== Segment start ==

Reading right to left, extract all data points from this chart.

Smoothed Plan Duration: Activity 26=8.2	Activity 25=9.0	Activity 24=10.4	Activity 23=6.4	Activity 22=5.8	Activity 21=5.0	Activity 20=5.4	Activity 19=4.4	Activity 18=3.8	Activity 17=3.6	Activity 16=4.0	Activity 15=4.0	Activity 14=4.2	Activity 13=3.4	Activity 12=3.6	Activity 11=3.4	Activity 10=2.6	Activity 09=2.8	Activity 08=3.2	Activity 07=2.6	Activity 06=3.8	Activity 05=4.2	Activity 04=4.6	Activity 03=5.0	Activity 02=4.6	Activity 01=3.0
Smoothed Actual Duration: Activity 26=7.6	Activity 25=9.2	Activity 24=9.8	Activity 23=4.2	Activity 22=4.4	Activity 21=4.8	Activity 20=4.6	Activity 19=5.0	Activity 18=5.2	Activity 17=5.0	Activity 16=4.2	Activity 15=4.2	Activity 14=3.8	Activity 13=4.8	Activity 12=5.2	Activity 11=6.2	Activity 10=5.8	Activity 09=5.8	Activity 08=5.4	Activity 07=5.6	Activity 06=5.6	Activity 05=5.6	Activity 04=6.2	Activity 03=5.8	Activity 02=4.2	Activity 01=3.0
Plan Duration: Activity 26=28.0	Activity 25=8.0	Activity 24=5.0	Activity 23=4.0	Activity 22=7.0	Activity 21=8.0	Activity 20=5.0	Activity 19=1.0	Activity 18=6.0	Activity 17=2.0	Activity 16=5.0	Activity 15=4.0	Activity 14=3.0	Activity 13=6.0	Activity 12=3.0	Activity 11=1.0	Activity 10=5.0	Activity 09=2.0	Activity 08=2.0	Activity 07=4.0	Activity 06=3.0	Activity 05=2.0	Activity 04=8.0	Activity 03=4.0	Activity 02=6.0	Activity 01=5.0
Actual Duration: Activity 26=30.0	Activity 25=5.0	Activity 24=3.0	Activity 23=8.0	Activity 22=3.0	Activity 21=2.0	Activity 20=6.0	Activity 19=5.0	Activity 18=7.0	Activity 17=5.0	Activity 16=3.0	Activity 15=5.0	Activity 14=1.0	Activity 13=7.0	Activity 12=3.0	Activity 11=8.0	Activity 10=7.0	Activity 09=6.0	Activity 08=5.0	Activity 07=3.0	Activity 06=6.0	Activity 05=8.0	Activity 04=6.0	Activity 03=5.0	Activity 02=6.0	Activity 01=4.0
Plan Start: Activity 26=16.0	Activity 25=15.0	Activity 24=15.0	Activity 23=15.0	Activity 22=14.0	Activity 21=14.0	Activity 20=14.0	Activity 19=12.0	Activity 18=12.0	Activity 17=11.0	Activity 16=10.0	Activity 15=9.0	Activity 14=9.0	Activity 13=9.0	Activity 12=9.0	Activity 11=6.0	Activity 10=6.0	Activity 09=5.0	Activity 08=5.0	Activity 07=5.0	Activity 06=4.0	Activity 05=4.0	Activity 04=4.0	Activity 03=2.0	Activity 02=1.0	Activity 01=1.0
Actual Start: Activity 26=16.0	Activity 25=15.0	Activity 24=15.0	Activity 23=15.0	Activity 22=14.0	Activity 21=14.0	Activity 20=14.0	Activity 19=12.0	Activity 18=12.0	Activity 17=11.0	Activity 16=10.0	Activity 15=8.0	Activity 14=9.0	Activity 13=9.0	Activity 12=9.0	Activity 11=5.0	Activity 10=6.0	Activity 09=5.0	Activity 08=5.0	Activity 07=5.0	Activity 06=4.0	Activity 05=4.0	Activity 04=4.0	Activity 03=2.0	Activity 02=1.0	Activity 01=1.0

== Segment end ==

| Job item |
Copy out every item above, changing "Activity" to "Step" each time it appears and keeping the rest the same.

| Answer to the exercise |
Reading right to left, extract all data points from this chart.

Smoothed Plan Duration: Step 26=8.2	Step 25=9.0	Step 24=10.4	Step 23=6.4	Step 22=5.8	Step 21=5.0	Step 20=5.4	Step 19=4.4	Step 18=3.8	Step 17=3.6	Step 16=4.0	Step 15=4.0	Step 14=4.2	Step 13=3.4	Step 12=3.6	Step 11=3.4	Step 10=2.6	Step 09=2.8	Step 08=3.2	Step 07=2.6	Step 06=3.8	Step 05=4.2	Step 04=4.6	Step 03=5.0	Step 02=4.6	Step 01=3.0
Smoothed Actual Duration: Step 26=7.6	Step 25=9.2	Step 24=9.8	Step 23=4.2	Step 22=4.4	Step 21=4.8	Step 20=4.6	Step 19=5.0	Step 18=5.2	Step 17=5.0	Step 16=4.2	Step 15=4.2	Step 14=3.8	Step 13=4.8	Step 12=5.2	Step 11=6.2	Step 10=5.8	Step 09=5.8	Step 08=5.4	Step 07=5.6	Step 06=5.6	Step 05=5.6	Step 04=6.2	Step 03=5.8	Step 02=4.2	Step 01=3.0
Plan Duration: Step 26=28.0	Step 25=8.0	Step 24=5.0	Step 23=4.0	Step 22=7.0	Step 21=8.0	Step 20=5.0	Step 19=1.0	Step 18=6.0	Step 17=2.0	Step 16=5.0	Step 15=4.0	Step 14=3.0	Step 13=6.0	Step 12=3.0	Step 11=1.0	Step 10=5.0	Step 09=2.0	Step 08=2.0	Step 07=4.0	Step 06=3.0	Step 05=2.0	Step 04=8.0	Step 03=4.0	Step 02=6.0	Step 01=5.0
Actual Duration: Step 26=30.0	Step 25=5.0	Step 24=3.0	Step 23=8.0	Step 22=3.0	Step 21=2.0	Step 20=6.0	Step 19=5.0	Step 18=7.0	Step 17=5.0	Step 16=3.0	Step 15=5.0	Step 14=1.0	Step 13=7.0	Step 12=3.0	Step 11=8.0	Step 10=7.0	Step 09=6.0	Step 08=5.0	Step 07=3.0	Step 06=6.0	Step 05=8.0	Step 04=6.0	Step 03=5.0	Step 02=6.0	Step 01=4.0
Plan Start: Step 26=16.0	Step 25=15.0	Step 24=15.0	Step 23=15.0	Step 22=14.0	Step 21=14.0	Step 20=14.0	Step 19=12.0	Step 18=12.0	Step 17=11.0	Step 16=10.0	Step 15=9.0	Step 14=9.0	Step 13=9.0	Step 12=9.0	Step 11=6.0	Step 10=6.0	Step 09=5.0	Step 08=5.0	Step 07=5.0	Step 06=4.0	Step 05=4.0	Step 04=4.0	Step 03=2.0	Step 02=1.0	Step 01=1.0
Actual Start: Step 26=16.0	Step 25=15.0	Step 24=15.0	Step 23=15.0	Step 22=14.0	Step 21=14.0	Step 20=14.0	Step 19=12.0	Step 18=12.0	Step 17=11.0	Step 16=10.0	Step 15=8.0	Step 14=9.0	Step 13=9.0	Step 12=9.0	Step 11=5.0	Step 10=6.0	Step 09=5.0	Step 08=5.0	Step 07=5.0	Step 06=4.0	Step 05=4.0	Step 04=4.0	Step 03=2.0	Step 02=1.0	Step 01=1.0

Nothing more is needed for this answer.